基于仿射调制的听图融合网络联合降噪和听力损失补偿

助听器（HAs）广泛用于提供个性化的语音增强（PSE）服务，改善听力损失患者的生活质量。然而，HA性能在嘈杂环境中显著下降，因为它将降噪（NR）和听力损失补偿（HLC）视为单独的任务。这种分离导致缺乏系统优化，忽略了这两个关键任务之间的交互，并增加了系统的复杂性。为了解决这些挑战，我们提出了一种新的听力图融合网络，名为AFN-HearNet，它通过融合跨域听力图和频谱特征来同时解决NR和HLC任务。我们提出了一种特定于听力图的编码器，它将稀疏的听力图轮廓转换为深度表示，解决了融合之前跨域特征的对齐问题。为了结合NR和HLC任务之间的相互作用，我们提出了基于仿射调制的听力图融合频率-时间共形器，该方法自适应地将这两个特征融合到一个统一的深度表征中，用于语音重建。此外，我们引入了语音活动检测辅助训练任务，将语音和非语音模式隐式嵌入到统一的深度表示中。我们在多个数据集上进行了全面的实验，以验证每个提出模块的有效性。结果表明，AFN-HearNet在关键指标（如HASQI和PESQ）方面明显优于最先进的上下文融合关节模型，在性能和效率之间实现了相当大的权衡。源代码和数据将在https://github.com/deepnetni/AFN-HearNet上发布。

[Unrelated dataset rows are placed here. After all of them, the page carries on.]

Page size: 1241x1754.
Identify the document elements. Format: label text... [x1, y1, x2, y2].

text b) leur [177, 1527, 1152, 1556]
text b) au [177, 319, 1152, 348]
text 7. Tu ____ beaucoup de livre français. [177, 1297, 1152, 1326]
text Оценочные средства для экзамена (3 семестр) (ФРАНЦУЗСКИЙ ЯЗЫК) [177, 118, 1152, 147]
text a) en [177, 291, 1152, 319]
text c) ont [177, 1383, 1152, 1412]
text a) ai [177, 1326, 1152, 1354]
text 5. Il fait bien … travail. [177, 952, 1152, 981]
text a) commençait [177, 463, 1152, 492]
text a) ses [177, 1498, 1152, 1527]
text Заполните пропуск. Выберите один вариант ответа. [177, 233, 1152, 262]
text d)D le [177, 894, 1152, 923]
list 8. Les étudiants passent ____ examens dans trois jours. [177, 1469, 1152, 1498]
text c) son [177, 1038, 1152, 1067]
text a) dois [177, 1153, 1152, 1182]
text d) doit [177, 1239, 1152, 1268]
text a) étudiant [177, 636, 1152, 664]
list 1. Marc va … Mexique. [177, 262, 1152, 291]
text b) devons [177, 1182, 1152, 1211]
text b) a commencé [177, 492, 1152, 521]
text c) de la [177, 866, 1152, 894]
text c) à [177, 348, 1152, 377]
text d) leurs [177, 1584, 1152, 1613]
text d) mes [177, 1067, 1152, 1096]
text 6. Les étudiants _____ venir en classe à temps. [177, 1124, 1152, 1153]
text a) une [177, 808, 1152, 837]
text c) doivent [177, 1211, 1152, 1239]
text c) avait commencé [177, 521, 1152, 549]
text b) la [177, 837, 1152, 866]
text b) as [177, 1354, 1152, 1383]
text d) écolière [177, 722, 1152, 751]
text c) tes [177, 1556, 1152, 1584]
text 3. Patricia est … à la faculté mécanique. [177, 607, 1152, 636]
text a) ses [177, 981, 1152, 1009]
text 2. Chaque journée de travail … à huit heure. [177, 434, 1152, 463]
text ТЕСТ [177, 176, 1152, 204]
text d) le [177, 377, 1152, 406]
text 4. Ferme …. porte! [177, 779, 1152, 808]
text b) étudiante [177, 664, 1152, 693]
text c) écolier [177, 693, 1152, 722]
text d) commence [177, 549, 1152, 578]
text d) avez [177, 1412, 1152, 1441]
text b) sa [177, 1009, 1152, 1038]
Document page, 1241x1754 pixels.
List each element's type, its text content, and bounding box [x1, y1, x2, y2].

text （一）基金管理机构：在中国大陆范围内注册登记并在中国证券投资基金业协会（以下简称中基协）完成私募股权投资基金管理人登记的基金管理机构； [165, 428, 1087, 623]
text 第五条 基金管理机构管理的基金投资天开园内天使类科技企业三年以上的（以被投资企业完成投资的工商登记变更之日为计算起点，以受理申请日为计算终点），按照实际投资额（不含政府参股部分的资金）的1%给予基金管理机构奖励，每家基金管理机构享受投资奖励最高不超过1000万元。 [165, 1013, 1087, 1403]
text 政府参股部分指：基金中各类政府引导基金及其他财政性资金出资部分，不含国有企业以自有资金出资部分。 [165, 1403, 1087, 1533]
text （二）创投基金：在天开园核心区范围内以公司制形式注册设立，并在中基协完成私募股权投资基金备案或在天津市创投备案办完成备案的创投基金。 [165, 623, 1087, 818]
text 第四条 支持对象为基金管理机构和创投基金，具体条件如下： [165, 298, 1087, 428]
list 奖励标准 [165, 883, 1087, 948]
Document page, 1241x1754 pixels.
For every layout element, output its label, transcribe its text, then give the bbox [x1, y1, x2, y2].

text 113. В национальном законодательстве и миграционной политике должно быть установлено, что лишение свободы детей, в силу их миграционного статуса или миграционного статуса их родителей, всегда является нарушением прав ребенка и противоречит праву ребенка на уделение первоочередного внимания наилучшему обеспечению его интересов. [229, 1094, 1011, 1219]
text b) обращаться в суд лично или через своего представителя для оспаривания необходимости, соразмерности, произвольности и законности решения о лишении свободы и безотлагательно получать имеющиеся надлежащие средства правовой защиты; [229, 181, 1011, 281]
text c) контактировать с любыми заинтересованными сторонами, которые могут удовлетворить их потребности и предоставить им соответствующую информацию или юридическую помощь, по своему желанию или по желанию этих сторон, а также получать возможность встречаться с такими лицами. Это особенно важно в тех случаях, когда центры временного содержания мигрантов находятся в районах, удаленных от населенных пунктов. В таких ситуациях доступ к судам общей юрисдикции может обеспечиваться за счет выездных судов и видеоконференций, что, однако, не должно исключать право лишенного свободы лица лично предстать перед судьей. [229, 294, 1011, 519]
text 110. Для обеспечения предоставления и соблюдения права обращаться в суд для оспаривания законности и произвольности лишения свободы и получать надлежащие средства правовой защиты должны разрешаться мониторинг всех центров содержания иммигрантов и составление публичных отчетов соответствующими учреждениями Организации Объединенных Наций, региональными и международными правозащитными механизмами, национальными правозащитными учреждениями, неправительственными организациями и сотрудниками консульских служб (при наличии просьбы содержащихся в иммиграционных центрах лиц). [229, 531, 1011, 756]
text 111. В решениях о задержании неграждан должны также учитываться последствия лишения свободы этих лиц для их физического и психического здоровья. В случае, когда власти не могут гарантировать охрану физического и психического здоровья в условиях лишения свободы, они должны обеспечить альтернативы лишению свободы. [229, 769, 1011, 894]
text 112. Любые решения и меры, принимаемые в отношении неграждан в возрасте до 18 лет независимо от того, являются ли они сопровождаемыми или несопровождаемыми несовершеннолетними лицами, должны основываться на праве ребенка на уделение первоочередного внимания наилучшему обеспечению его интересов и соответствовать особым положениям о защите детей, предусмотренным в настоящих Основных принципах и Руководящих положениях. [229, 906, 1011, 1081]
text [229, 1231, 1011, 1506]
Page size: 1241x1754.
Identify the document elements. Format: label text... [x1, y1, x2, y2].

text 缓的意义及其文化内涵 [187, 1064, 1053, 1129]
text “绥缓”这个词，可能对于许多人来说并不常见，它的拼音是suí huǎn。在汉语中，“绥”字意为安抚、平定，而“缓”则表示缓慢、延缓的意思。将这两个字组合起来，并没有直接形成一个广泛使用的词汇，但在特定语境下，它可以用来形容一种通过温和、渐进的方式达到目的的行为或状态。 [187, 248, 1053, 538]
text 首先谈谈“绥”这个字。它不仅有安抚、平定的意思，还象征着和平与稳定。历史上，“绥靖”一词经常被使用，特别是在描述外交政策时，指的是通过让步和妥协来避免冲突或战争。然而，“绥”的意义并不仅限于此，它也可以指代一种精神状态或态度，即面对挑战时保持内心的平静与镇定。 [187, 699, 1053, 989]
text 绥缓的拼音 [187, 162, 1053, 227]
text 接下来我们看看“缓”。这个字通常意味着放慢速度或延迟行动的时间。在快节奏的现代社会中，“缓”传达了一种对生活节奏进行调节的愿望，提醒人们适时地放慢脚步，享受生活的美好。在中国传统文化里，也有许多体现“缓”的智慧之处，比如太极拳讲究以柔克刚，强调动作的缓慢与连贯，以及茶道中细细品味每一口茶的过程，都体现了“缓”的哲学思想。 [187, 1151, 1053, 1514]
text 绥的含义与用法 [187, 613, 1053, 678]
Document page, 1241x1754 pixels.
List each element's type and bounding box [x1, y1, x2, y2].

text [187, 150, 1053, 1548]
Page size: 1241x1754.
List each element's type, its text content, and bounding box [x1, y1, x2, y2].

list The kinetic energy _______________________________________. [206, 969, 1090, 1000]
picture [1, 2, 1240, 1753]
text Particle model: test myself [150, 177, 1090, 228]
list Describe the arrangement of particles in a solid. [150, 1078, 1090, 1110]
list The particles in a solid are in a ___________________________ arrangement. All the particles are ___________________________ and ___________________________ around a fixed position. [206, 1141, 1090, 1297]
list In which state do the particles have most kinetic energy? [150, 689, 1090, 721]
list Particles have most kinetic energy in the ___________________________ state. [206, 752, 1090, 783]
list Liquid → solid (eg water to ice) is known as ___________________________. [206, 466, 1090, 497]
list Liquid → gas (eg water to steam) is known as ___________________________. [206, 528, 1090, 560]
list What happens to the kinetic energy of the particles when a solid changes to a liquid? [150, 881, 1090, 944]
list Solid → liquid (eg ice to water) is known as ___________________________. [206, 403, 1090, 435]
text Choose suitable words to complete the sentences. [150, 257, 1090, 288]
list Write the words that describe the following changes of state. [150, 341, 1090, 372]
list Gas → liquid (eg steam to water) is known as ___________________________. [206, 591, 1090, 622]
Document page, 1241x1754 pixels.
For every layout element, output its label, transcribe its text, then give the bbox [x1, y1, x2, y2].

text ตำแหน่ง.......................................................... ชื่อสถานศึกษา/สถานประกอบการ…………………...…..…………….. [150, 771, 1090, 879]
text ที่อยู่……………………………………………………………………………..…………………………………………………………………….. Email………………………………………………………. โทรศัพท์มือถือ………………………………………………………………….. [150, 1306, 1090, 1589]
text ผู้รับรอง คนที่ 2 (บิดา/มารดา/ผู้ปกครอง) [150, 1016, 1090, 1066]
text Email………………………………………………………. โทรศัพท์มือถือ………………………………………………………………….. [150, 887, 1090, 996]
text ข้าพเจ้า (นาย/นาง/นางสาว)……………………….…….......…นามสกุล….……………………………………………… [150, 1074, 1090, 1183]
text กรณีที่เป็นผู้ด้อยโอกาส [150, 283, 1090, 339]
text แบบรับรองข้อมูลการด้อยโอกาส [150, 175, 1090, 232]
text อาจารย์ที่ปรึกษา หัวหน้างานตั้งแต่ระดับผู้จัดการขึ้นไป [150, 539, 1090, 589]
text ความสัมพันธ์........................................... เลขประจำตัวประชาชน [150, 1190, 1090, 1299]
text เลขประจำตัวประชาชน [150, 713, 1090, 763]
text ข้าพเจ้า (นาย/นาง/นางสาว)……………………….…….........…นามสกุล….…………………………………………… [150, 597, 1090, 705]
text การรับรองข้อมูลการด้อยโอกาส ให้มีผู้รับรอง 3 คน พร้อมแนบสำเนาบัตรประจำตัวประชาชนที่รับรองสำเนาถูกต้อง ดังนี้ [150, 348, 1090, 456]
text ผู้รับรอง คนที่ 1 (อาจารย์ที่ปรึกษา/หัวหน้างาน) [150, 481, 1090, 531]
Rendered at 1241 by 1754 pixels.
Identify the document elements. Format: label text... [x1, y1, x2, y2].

本文章由计算机程序翻译，如有差异，请以英文原文为准。

求助全文

约1分钟内获得全文求助全文

来源期刊

Information Fusion 工程技术-计算机：理论方法

CiteScore

33.20

自引率

4.30%

发文量

161

审稿时长

7.9 months

期刊介绍： Information Fusion serves as a central platform for showcasing advancements in multi-sensor, multi-source, multi-process information fusion, fostering collaboration among diverse disciplines driving its progress. It is the leading outlet for sharing research and development in this field, focusing on architectures, algorithms, and applications. Papers dealing with fundamental theoretical analyses as well as those demonstrating their application to real-world problems will be welcome.